Kasai province has not experienced an Ebola virus disease outbreak for more than 15 years. The consequent lack of experience in managing Ebola virus disease outbreaks, coupled with a fragile health system, makes the province poorly prepared to respond effectively to this epidemic. This has been evidenced at the beginning of the outbreak by a shortage of personal protective equipment for case management and safe burials, as well as inadequate infection, prevention, and control measures.
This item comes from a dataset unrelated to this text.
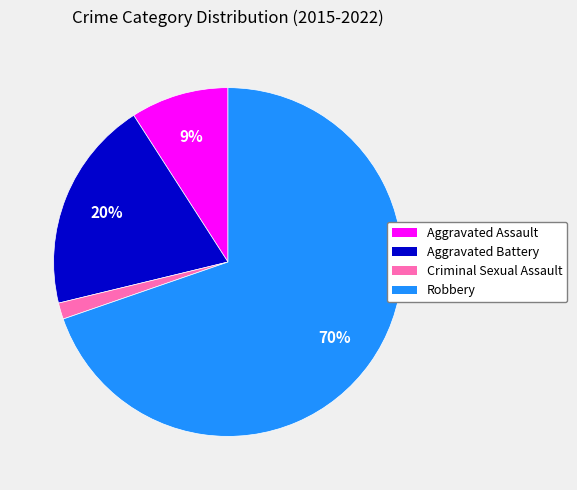

Which slice is the largest?

Robbery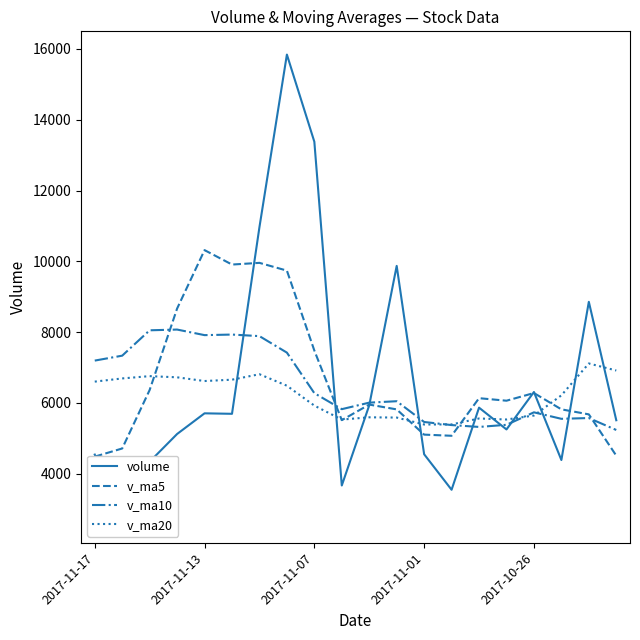

What is the average value of the volume series?

6601.8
Ring vaccination for contacts, contacts of contacts, and front-line health-care workers has been one of the response strategies implemented in the last six Ebola virus disease outbreaks (in Equateur, Nord Kivu, and Ituri provinces) and has proven effective. Fortunately, the country had a stockpile of 2000 doses of the Ervebo vaccine, which was prepositioned in Kinshasa and quickly moved to Kasai.⁸

It is crucial that the Democratic Republic of the Congo Ministry of Health and international partners rapidly control this Ebola virus disease outbreak to prevent regional and international spread. Lessons learned from response to previous disease outbreaks have shown that the following are essential: (1) conduct a detailed outbreak investigation, including retrospective active case finding back to early July, focusing on health facilities and health areas with reported cases, as well as contact tracing in Bulape and neighbouring health zones; (2) strengthen infection, prevention, and control measures in all heath-care facilities, in communities, and at points of entry in Bulape and neighbouring health zones; (3) use experienced organisations, such as Médecins Sans Frontières and The Alliance for International Medical Action, for effective case management; (4) invest heavily in community engagement to counter misinformation and prevent community resistance, particularly against transfer of people with suspected infection to treatment centres and against safe and dignified burials; leverage the experience of the city of Beni during the tenth outbreak in setting up local committees in each health area that include community leaders to support outbreak response; (5) immediately start ring vaccination of contacts, contacts of contacts, and front-line health-care workers; (6) institute a data and modelling team to better inform decisions aimed at improving the effectiveness of outbreak response, as was done during the tenth outbreak; and (7) ensure that all response to the Ebola virus disease outbreak strengthens affected health-care systems to institutionalise outbreak preparedness and response measures.

This Correspondence is intended to serve as an alert to the global community. We must not forget the lessons learned from decades of response to disease outbreaks and emergencies in the WHO African region, and from the COVID-19 pandemic, namely, the importance of high-level leadership, collaboration, and partnership.